Directive: Extract every line of text from each listing below, reproducing each line verbatim and in its original order.

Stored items
== Segment start ==
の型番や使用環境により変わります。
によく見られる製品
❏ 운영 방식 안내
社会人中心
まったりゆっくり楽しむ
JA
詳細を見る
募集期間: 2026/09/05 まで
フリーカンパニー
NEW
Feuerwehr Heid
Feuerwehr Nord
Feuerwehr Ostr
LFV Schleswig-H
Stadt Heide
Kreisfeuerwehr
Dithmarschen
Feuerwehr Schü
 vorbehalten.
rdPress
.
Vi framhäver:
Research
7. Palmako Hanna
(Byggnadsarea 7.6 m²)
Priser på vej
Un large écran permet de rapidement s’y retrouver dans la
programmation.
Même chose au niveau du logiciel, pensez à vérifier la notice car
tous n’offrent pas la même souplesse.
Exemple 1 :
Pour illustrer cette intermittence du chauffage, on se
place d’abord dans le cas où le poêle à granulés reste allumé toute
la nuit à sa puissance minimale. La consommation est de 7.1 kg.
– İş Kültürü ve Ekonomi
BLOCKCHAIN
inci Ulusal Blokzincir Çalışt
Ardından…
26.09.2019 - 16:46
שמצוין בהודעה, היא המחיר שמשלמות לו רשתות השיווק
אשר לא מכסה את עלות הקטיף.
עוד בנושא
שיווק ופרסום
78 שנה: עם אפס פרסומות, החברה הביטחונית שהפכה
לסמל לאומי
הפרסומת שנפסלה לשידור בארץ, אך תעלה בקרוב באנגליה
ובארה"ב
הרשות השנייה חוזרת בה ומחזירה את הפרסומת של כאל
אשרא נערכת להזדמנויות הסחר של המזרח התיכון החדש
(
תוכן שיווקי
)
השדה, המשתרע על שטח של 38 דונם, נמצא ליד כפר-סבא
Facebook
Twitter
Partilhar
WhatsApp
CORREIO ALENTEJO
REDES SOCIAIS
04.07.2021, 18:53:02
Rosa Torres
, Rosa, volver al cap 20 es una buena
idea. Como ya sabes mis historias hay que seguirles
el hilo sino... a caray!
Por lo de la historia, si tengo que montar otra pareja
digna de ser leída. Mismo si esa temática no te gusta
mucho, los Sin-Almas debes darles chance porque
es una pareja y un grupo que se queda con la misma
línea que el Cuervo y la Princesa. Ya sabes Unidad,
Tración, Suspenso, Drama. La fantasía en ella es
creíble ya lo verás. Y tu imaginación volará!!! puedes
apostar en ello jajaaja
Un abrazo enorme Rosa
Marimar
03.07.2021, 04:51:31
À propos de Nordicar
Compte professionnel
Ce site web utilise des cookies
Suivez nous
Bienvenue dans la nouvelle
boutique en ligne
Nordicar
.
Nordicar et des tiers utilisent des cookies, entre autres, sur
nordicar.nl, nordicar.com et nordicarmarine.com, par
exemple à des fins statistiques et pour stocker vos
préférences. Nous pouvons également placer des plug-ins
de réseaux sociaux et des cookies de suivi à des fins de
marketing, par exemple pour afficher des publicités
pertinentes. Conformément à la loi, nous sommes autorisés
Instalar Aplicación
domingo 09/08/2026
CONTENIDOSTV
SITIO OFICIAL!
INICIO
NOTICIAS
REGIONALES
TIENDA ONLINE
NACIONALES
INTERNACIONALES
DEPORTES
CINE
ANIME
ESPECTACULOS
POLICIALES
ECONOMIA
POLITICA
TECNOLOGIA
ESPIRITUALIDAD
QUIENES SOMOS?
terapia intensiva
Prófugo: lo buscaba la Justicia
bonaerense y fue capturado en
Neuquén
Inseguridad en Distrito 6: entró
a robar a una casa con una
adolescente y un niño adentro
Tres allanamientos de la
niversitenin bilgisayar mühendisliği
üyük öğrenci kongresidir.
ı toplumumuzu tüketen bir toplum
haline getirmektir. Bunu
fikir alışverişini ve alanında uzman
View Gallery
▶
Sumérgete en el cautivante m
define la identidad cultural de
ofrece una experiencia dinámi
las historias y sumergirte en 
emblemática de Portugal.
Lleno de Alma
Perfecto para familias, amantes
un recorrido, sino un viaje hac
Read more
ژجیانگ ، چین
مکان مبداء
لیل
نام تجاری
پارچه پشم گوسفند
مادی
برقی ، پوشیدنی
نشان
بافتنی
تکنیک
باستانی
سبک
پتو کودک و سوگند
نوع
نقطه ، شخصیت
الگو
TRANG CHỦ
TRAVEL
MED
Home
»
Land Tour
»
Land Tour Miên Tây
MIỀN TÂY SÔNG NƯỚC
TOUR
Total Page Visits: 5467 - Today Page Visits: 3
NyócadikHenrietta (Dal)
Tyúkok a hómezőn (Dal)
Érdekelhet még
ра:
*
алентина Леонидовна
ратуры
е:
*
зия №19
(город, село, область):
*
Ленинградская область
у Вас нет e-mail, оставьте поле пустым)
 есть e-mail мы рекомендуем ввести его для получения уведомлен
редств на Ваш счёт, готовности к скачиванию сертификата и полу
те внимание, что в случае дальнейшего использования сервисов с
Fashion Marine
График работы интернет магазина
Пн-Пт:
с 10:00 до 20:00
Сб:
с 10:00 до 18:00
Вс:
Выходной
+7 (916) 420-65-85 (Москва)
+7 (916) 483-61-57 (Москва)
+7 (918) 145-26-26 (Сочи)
== Segment end ==
Answer to this task:
の型番や使用環境により変わります。
によく見られる製品
❏ 운영 방식 안내
社会人中心
まったりゆっくり楽しむ
JA
詳細を見る
募集期間: 2026/09/05 まで
フリーカンパニー
NEW
Feuerwehr Heid
Feuerwehr Nord
Feuerwehr Ostr
LFV Schleswig-H
Stadt Heide
Kreisfeuerwehr
Dithmarschen
Feuerwehr Schü
 vorbehalten.
rdPress
.
Vi framhäver:
Research
7. Palmako Hanna
(Byggnadsarea 7.6 m²)
Priser på vej
Un large écran permet de rapidement s’y retrouver dans la
programmation.
Même chose au niveau du logiciel, pensez à vérifier la notice car
tous n’offrent pas la même souplesse.
Exemple 1 :
Pour illustrer cette intermittence du chauffage, on se
place d’abord dans le cas où le poêle à granulés reste allumé toute
la nuit à sa puissance minimale. La consommation est de 7.1 kg.
– İş Kültürü ve Ekonomi
BLOCKCHAIN
inci Ulusal Blokzincir Çalışt
Ardından…
26.09.2019 - 16:46
שמצוין בהודעה, היא המחיר שמשלמות לו רשתות השיווק
אשר לא מכסה את עלות הקטיף.
עוד בנושא
שיווק ופרסום
78 שנה: עם אפס פרסומות, החברה הביטחונית שהפכה
לסמל לאומי
הפרסומת שנפסלה לשידור בארץ, אך תעלה בקרוב באנגליה
ובארה"ב
הרשות השנייה חוזרת בה ומחזירה את הפרסומת של כאל
אשרא נערכת להזדמנויות הסחר של המזרח התיכון החדש
(
תוכן שיווקי
)
השדה, המשתרע על שטח של 38 דונם, נמצא ליד כפר-סבא
Facebook
Twitter
Partilhar
WhatsApp
CORREIO ALENTEJO
REDES SOCIAIS
04.07.2021, 18:53:02
Rosa Torres
, Rosa, volver al cap 20 es una buena
idea. Como ya sabes mis historias hay que seguirles
el hilo sino... a caray!
Por lo de la historia, si tengo que montar otra pareja
digna de ser leída. Mismo si esa temática no te gusta
mucho, los Sin-Almas debes darles chance porque
es una pareja y un grupo que se queda con la misma
línea que el Cuervo y la Princesa. Ya sabes Unidad,
Tración, Suspenso, Drama. La fantasía en ella es
creíble ya lo verás. Y tu imaginación volará!!! puedes
apostar en ello jajaaja
Un abrazo enorme Rosa
Marimar
03.07.2021, 04:51:31
À propos de Nordicar
Compte professionnel
Ce site web utilise des cookies
Suivez nous
Bienvenue dans la nouvelle
boutique en ligne
Nordicar
.
Nordicar et des tiers utilisent des cookies, entre autres, sur
nordicar.nl, nordicar.com et nordicarmarine.com, par
exemple à des fins statistiques et pour stocker vos
préférences. Nous pouvons également placer des plug-ins
de réseaux sociaux et des cookies de suivi à des fins de
marketing, par exemple pour afficher des publicités
pertinentes. Conformément à la loi, nous sommes autorisés
Instalar Aplicación
domingo 09/08/2026
CONTENIDOSTV
SITIO OFICIAL!
INICIO
NOTICIAS
REGIONALES
TIENDA ONLINE
NACIONALES
INTERNACIONALES
DEPORTES
CINE
ANIME
ESPECTACULOS
POLICIALES
ECONOMIA
POLITICA
TECNOLOGIA
ESPIRITUALIDAD
QUIENES SOMOS?
terapia intensiva
Prófugo: lo buscaba la Justicia
bonaerense y fue capturado en
Neuquén
Inseguridad en Distrito 6: entró
a robar a una casa con una
adolescente y un niño adentro
Tres allanamientos de la
niversitenin bilgisayar mühendisliği
üyük öğrenci kongresidir.
ı toplumumuzu tüketen bir toplum
haline getirmektir. Bunu
fikir alışverişini ve alanında uzman
View Gallery
▶
Sumérgete en el cautivante m
define la identidad cultural de
ofrece una experiencia dinámi
las historias y sumergirte en 
emblemática de Portugal.
Lleno de Alma
Perfecto para familias, amantes
un recorrido, sino un viaje hac
Read more
ژجیانگ ، چین
مکان مبداء
لیل
نام تجاری
پارچه پشم گوسفند
مادی
برقی ، پوشیدنی
نشان
بافتنی
تکنیک
باستانی
سبک
پتو کودک و سوگند
نوع
نقطه ، شخصیت
الگو
TRANG CHỦ
TRAVEL
MED
Home
»
Land Tour
»
Land Tour Miên Tây
MIỀN TÂY SÔNG NƯỚC
TOUR
Total Page Visits: 5467 - Today Page Visits: 3
NyócadikHenrietta (Dal)
Tyúkok a hómezőn (Dal)
Érdekelhet még
ра:
*
алентина Леонидовна
ратуры
е:
*
зия №19
(город, село, область):
*
Ленинградская область
у Вас нет e-mail, оставьте поле пустым)
 есть e-mail мы рекомендуем ввести его для получения уведомлен
редств на Ваш счёт, готовности к скачиванию сертификата и полу
те внимание, что в случае дальнейшего использования сервисов с
Fashion Marine
График работы интернет магазина
Пн-Пт:
с 10:00 до 20:00
Сб:
с 10:00 до 18:00
Вс:
Выходной
+7 (916) 420-65-85 (Москва)
+7 (916) 483-61-57 (Москва)
+7 (918) 145-26-26 (Сочи)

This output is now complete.